__CHALLENGE 1__. Duplicate everything in the rows from the line containing "genus: Catalepis" down to the line containing "scientific name: Echinochloa crus-galli".

__DOCUMENT EXCERPT__.
** begin **
Downloading tmdb-movie-metadata.zip to /content
 79% 7.00M/8.89M [00:00<00:00, 25.0MB/s]
100% 8.89M/8.89M [00:00<00:00, 29.2MB/s]


In [None]:
! unzip tmdb-movie-metadata.zip

Archive:  tmdb-movie-metadata.zip
  inflating: tmdb_5000_credits.csv   
  inflating: tmdb_5000_movies.csv    


In [None]:
! pip install sentence-transformers

In [None]:
# Importing necessary libraries
import pandas as pd  # For data manipulation and analysis
import numpy as np  # For numerical operations
from sentence_transformers import SentenceTransformer  # For transforming sentences into embeddings
from sklearn.metrics.pairwise import cosine_similarity  # For computing cosine similarity between embeddings

In [None]:
# Reading the first CSV file into a pandas DataFrame
df1 = pd.read_csv('/content/tmdb_5000_credits.csv')

# Reading the second CSV file into another pandas DataFrame
df2 = pd.read_csv('/content/tmdb_5000_movies.csv')

In [None]:
# Renaming the 'movie_id' column to 'id' in the DataFrame df1
df1.rename(columns={'movie_id': 'id'}, inplace=True)

# Merging the two DataFrames (df1 and df2) on the 'id' column
df = df1.merge(df2, on='id')

In [None]:
# Initializing the model with 'bert-base-nli-mean-tokens' pre-trained model
model = SentenceTransformer('bert-base-nli-mean-tokens')

In [None]:
# Updating the 'overview' column for specific rows in the DataFrame df
df.loc[2656, 'overview'] = 'A biopic of the rise of father Jorge Mario Bergoglio SJ from a teacher in a Jesuit High School in Argentina to archbishop and cardinal of Buenos Aires to Pope of the Roman Catholic Church. The story touches on his relation with his fellow Jesuits in Argentina and Europe, to his relation with laureate writer Jorge Luis Borges, Argentine dictator Jorge Rafael Videla, and archbishops Laghi (nuncio to Argentina) and Quarracino (cardinal of Buenos Aires), up to the moment where he is elected Pope in 2013.'
df.loc[4140, 'overview'] = 'The life of Frank Sinatra, as an actor and singer and the steps along the way that led him to become such an icon.'
df.loc[4431, 'overview'] = "There is so much interest in food these days yet there is almost no interest in the hands that pick that food. In the US, farm labor has always been one of the most difficult and poorly paid jobs and has relied on some of the nation's most vulnerable people. While the legal restrictions which kept people bound to farms, like slavery, have been abolished, exploitation still exists, ranging from wage theft to modern-day slavery. These days, this exploitation is perpetuated by the corporations at the top of the food chain: supermarkets. Their buying power has kept wages pitifully low and has created a scenario where desperately poor people are willing to put up with anything to keep their jobs."
** end **
__GIVEN ENTRIES__.
** begin **
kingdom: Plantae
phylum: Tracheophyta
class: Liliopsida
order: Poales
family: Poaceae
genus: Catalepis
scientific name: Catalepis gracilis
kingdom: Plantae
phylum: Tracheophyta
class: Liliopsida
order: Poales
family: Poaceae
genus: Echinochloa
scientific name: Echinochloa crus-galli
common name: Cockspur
** end **
** begin **
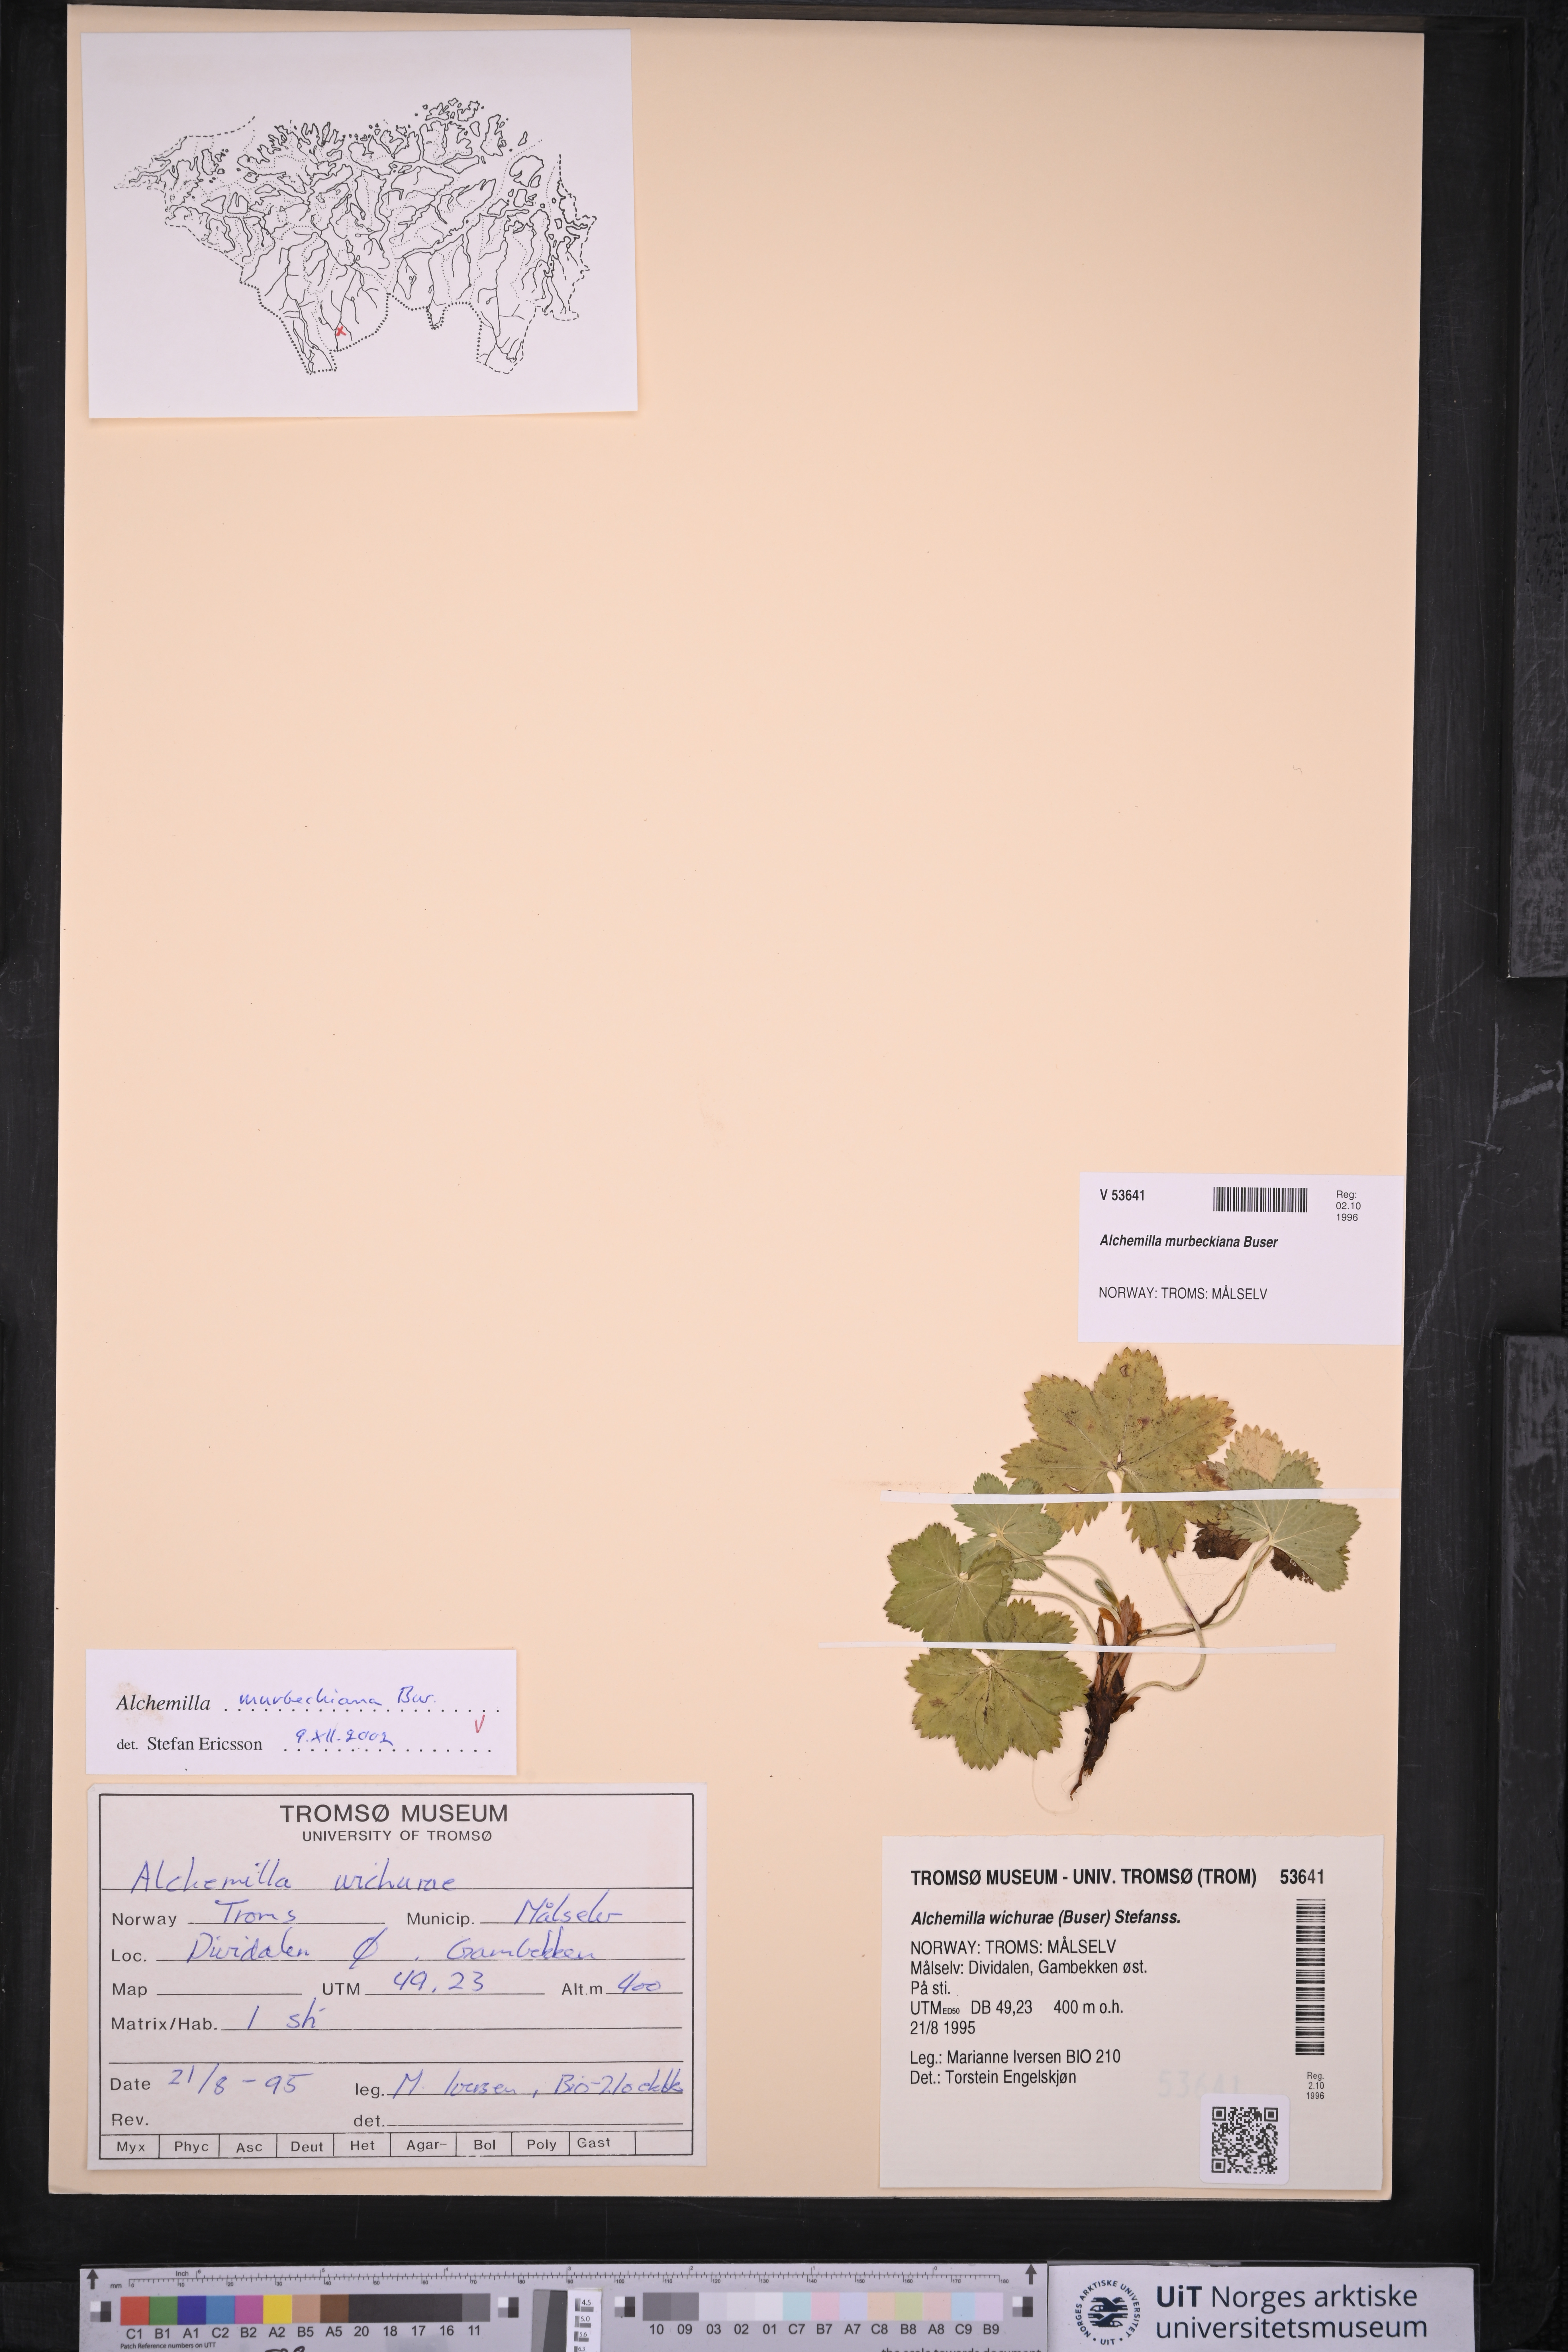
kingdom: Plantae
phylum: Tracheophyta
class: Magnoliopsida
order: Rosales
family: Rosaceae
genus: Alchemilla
** end **
__CHALLENGE 2__. Pick up the movie-metadata notebook where it stops.

__TASK OUTPUT 1__.
genus: Catalepis
scientific name: Catalepis gracilis
kingdom: Plantae
phylum: Tracheophyta
class: Liliopsida
order: Poales
family: Poaceae
genus: Echinochloa
scientific name: Echinochloa crus-galli

__TASK OUTPUT 2__.
In [None]:
# Defining a function to vectorize text using the provided SentenceTransformer model
def vectorize_text(text):
    # Encoding the input text into a vector representation using the pre-trained model
    vector = model.encode(text)
    # Returning the vector representation of the input text
    return vector


In [None]:
# Applying the vectorize_text function to each element in the 'overview' column of the DataFrame df
# and creating a new column 'vectorized_column' to store the resulting vectors
df['vectorized_column'] = df['overview'].apply(vectorize_text)

In [None]:
def find_similar_movies(text, top_n=3):
    # Get the vectorized representation of the input movie title
    input_vector = model.encode(text)

    # Reshape the input vector to match the shape expected by cosine_similarity
    input_vector = input_vector.reshape(1, -1)

    # Calculate cosine similarity between the input vector and all other vectors in the dataset
    similarities = cosine_similarity(input_vector, df['vectorized_column'].tolist())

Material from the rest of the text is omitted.